Shared Berita

JAKARTA, Sulbarpos.com – Dunia bisnis skincare Indonesia kembali diwarnai dengan perseteruan panas antara dua pengusaha ternama. Pemilik Daviena Skincare, Melvhina Husyanti, melontarkan tuduhan serius terhadap Heni Purnamasari Sagara, pemilik PT. Ratansha Purnama Abadi, yang diklaim telah menyabotase distributor setianya. Konflik ini memicu perhatian publik, terutama setelah Melvhina mengungkapkan masalah tersebut di media sosial.

Dalam pernyataannya di platform media sosial, Melvhina menuduh Heni Sagara tidak memiliki etika bisnis karena mengambil dua distributor Daviena Skincare yang telah lama bermitra dengan perusahaannya. Menurut Melvhina, tindakan tersebut dilakukan demi keuntungan sesaat tanpa mempertimbangkan kode etik bisnis.

“Sudah jelas-jelas di depan mata, dua distributor-ku sudah join. Masa yang katanya punya pabrik besar, nggak tahu kode etik,” tulis Melvhina dengan nada kesal.

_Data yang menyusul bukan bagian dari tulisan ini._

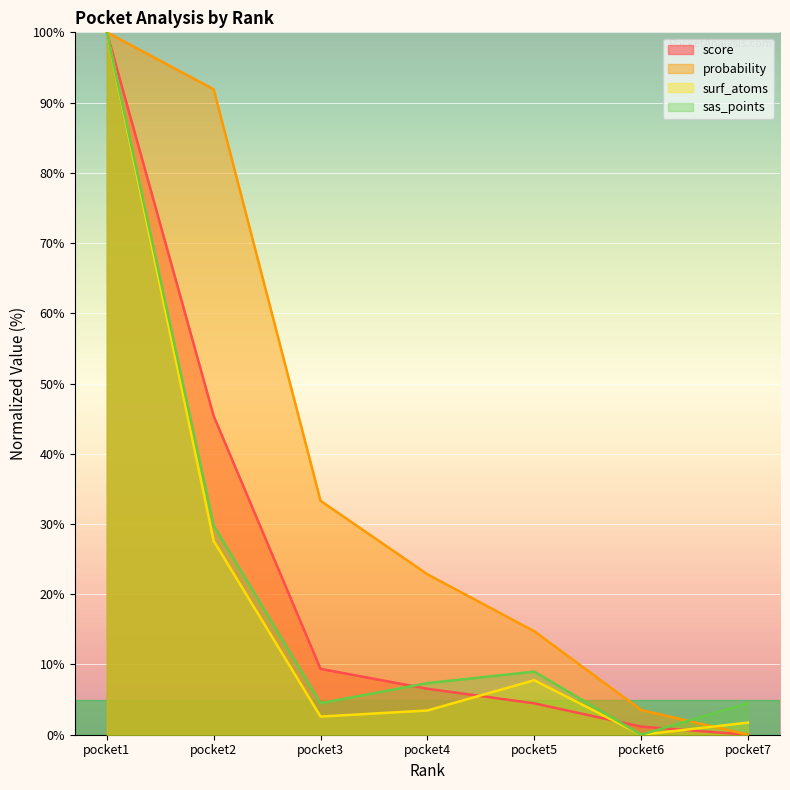

Between pocket2 and pocket7, which series saw the biggest shift?

probability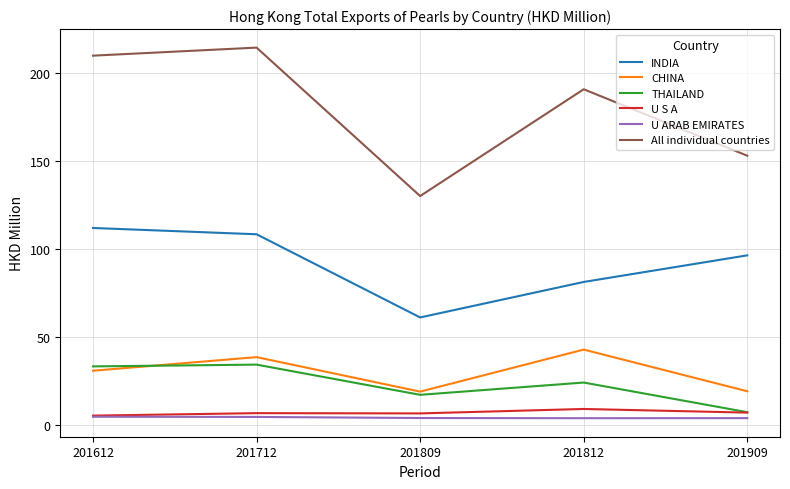

List the series in order of their peak value, lowest first.

U ARAB EMIRATES, U S A, THAILAND, CHINA, INDIA, All individual countries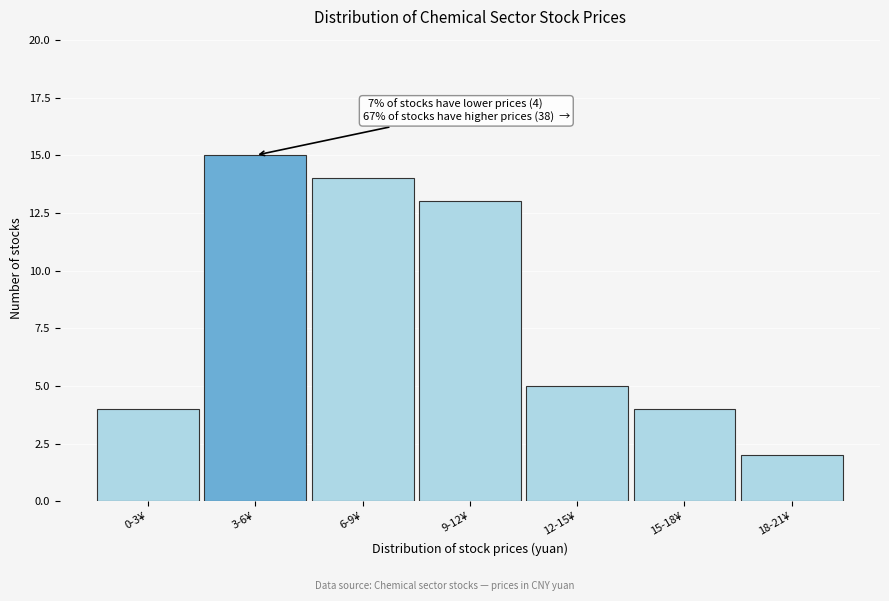

Reading left to right, what are all the values shown in this chart?

4	15	14	13	5	4	2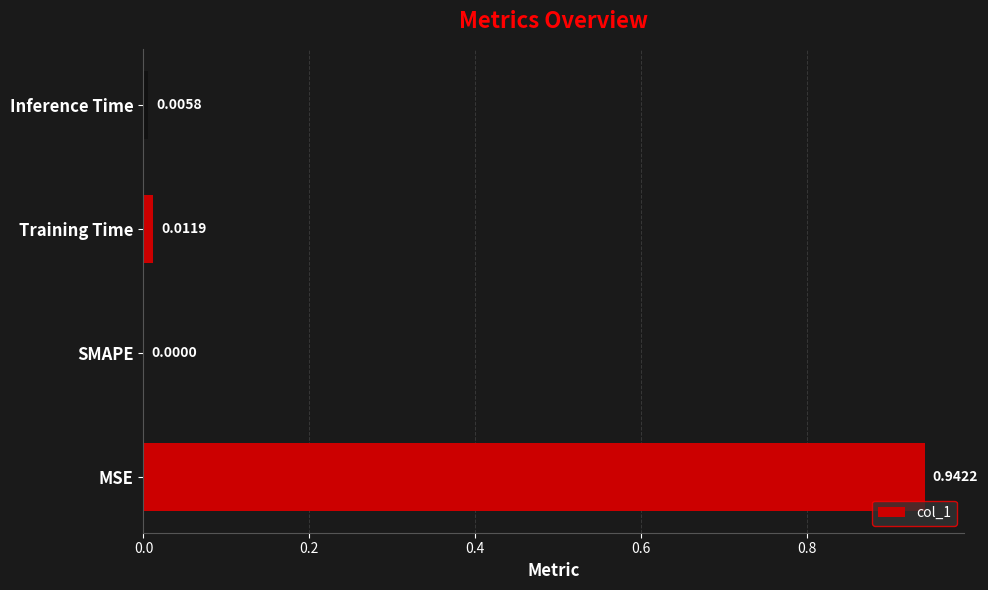

At which label is the value closest to 0?

SMAPE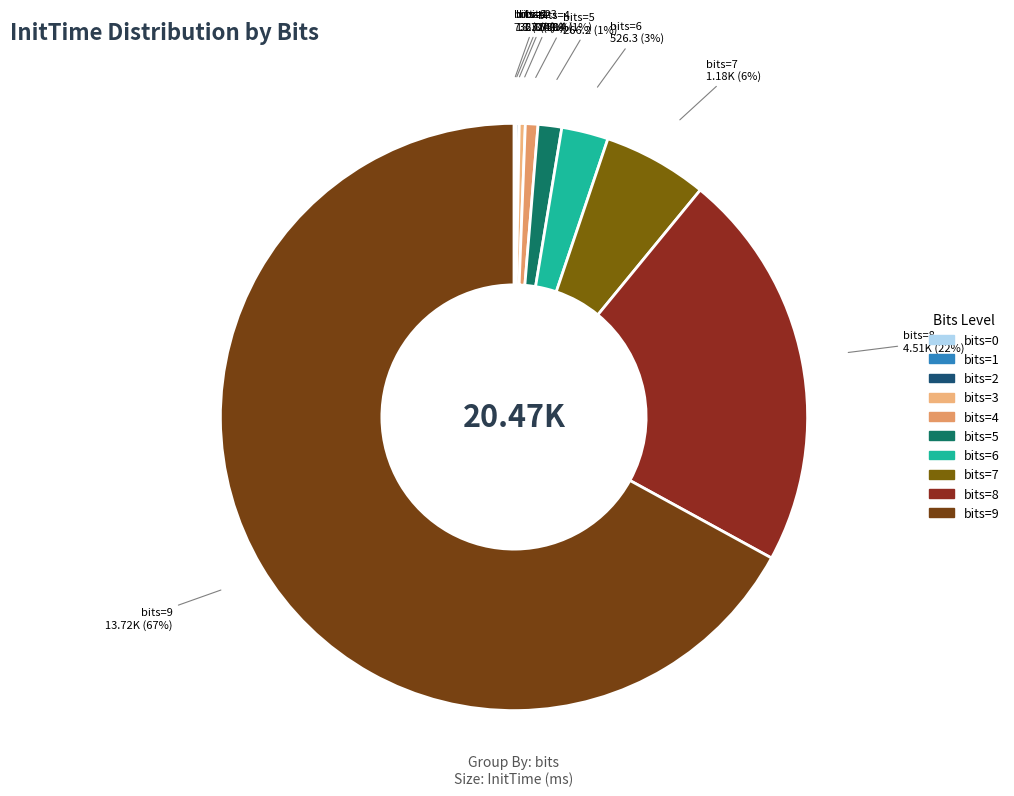

Is it true that bits=8 is 13% of the pie?

False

Melvhina juga mengingatkan semua pihak untuk tetap menghargai komitmen yang telah dibuat dan tidak membuat cerita bohong di ruang publik. “Ingat ya bu. Tolong hargai. Saya nggak pernah koar-koar! Jangan merasa paling tersakiti, yang sakit itu saya!” lanjutnya.

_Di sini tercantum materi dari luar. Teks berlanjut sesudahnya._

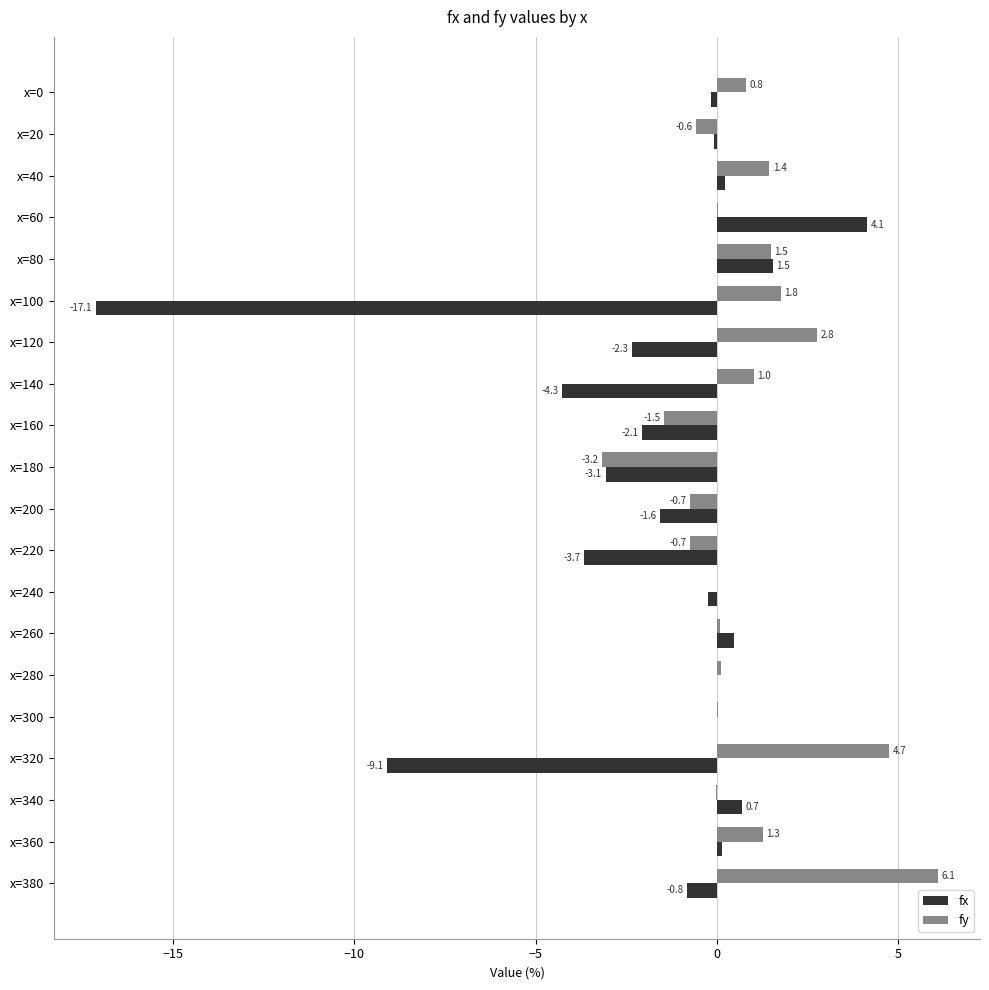

Read the fy value at x=380.

6.1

Menanggapi tuduhan tersebut, Heni Sagara memberikan pernyataan yang tidak kalah mengejutkan. Dia mengungkapkan bahwa banyak konsumen Daviena Skincare yang membayar produk dengan waktu yang sangat lama, hingga bertahun-tahun. Menurutnya, hal ini menyebabkan terganggunya kinerja dan kapasitas keuangan perusahaan.

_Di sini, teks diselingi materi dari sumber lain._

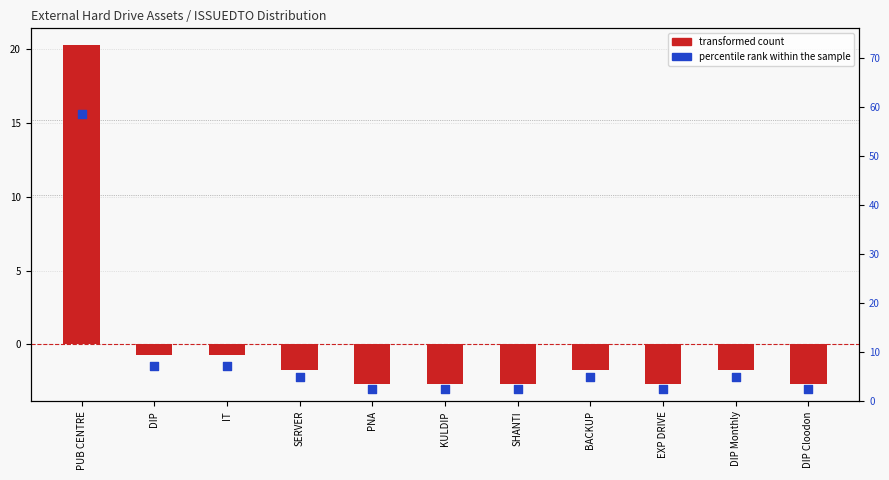

Which series reaches the maximum Y coordinate?

percentile rank within the sample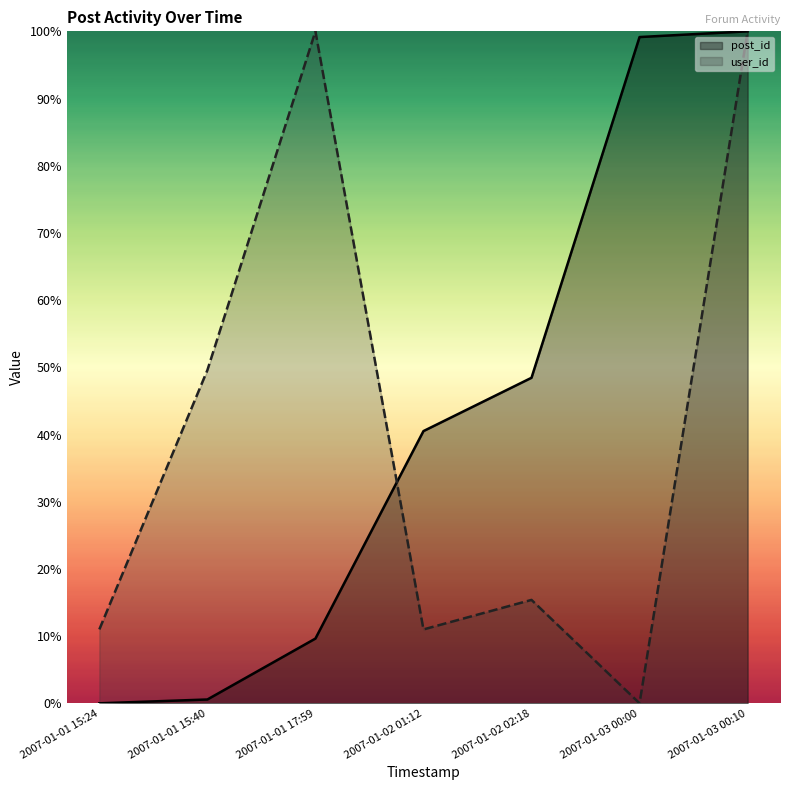

Reading left to right, what are all the values shown in this chart?

post_id: 0.0	0.6	9.6	40.5	48.4	99.2	100.0
user_id: 11.0	49.6	100.0	11.0	15.4	0.0	100.0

“Serba salah ya jadi owner pabrik skincare ini. Mau ngandelin yang maklon full, kadang bayarnya butuh banget toleransi,” ujarnya.

Karena itulah, Heni memutuskan untuk memproduksi dan menjual produk skincare sendiri demi mengontrol arus kas dan menjaga keberlangsungan perusahaannya. Namun, langkah ini justru menambah keruh perseteruan di antara keduanya.

Perseteruan ini tak pelak memicu komentar dari berbagai kalangan, termasuk artis Nikita Mirzani yang turut angkat bicara. Menurut Nikita, permasalahan ini seharusnya dapat diselesaikan tanpa perlu melibatkan publik. “OK, Aku masih (di) Pantai, Jangan sampai aku turun bukit,” ujarnya dengan nada bercanda.

Baca Juga  Tiga Strategi Muhammadiyah dalam Berpolitik

Situasi ini menggambarkan betapa kompleksnya dinamika bisnis skincare di Indonesia, di mana persaingan dan masalah etika bisnis kerap menjadi pemicu konflik. Perseteruan ini diharapkan dapat diselesaikan dengan cara yang baik agar tidak merugikan pihak manapun dan menjaga kepercayaan konsumen terhadap industri skincare Tanah Air.